# [About this task]
In the records below, some lines contain the word "Spalding". Copy each of them.

■ ■ ■

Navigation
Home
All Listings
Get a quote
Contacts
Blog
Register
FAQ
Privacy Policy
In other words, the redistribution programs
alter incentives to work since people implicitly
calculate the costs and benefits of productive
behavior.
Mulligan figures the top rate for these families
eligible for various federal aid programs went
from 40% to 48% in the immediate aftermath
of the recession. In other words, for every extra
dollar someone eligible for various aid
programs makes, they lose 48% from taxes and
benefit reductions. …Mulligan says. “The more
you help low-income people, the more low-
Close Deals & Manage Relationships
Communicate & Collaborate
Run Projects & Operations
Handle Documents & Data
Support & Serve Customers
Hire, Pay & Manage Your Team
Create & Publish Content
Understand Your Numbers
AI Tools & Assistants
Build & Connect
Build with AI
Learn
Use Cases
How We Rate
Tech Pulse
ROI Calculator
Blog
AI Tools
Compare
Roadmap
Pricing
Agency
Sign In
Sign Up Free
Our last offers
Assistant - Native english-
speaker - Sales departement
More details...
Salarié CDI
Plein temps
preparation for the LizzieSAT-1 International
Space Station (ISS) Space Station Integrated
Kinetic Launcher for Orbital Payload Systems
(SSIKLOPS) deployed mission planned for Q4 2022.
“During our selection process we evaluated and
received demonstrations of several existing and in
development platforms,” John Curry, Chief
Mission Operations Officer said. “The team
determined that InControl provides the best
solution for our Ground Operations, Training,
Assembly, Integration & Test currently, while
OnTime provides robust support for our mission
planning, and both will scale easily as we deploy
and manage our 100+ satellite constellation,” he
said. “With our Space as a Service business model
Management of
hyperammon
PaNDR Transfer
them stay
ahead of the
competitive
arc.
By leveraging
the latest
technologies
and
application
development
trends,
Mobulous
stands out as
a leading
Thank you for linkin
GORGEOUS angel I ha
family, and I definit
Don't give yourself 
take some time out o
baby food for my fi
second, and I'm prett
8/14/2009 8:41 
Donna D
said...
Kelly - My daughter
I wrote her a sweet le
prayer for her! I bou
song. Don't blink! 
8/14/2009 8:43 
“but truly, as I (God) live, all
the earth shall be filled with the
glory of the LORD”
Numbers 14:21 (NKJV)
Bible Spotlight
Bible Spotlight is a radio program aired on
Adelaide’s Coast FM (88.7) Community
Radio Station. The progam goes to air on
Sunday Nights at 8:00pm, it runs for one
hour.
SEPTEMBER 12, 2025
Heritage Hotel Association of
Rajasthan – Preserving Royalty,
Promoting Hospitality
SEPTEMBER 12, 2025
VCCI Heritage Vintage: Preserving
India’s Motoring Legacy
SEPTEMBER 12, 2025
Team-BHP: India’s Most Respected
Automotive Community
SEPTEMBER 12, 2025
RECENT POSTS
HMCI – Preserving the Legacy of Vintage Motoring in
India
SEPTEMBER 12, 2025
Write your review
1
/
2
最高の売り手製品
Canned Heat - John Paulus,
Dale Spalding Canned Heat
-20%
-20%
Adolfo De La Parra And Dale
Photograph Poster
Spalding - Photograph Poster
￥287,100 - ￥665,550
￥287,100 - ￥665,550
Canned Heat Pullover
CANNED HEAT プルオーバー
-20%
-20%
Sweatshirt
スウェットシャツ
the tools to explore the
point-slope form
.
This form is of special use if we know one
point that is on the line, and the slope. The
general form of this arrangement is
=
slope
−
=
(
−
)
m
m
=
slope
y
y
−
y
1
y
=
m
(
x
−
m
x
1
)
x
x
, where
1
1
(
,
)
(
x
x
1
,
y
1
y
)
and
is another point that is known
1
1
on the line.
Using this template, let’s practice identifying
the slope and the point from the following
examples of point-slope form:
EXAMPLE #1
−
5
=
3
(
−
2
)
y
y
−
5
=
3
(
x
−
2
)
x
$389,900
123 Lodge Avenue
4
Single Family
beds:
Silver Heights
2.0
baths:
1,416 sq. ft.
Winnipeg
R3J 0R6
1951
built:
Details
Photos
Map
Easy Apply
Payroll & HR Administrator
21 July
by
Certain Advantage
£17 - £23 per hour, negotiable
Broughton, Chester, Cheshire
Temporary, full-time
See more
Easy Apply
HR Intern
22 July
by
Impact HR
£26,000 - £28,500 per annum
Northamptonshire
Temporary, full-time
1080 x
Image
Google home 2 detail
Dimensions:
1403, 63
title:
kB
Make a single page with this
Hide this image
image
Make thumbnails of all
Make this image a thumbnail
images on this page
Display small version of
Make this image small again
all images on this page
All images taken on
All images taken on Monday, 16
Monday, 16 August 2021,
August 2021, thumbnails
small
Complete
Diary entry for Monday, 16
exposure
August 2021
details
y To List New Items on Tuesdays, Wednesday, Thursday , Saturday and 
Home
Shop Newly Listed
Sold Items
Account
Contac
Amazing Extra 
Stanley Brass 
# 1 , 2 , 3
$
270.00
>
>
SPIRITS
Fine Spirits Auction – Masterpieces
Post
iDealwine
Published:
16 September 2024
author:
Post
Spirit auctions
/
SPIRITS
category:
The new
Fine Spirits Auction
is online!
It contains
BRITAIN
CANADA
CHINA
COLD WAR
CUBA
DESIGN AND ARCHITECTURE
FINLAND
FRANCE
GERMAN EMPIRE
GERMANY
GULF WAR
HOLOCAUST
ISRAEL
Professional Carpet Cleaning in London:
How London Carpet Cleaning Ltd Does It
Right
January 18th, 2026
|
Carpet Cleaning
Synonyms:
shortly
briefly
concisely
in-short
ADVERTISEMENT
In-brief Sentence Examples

■ ■ ■

# [Task result]
Dale Spalding Canned Heat
Spalding - Photograph Poster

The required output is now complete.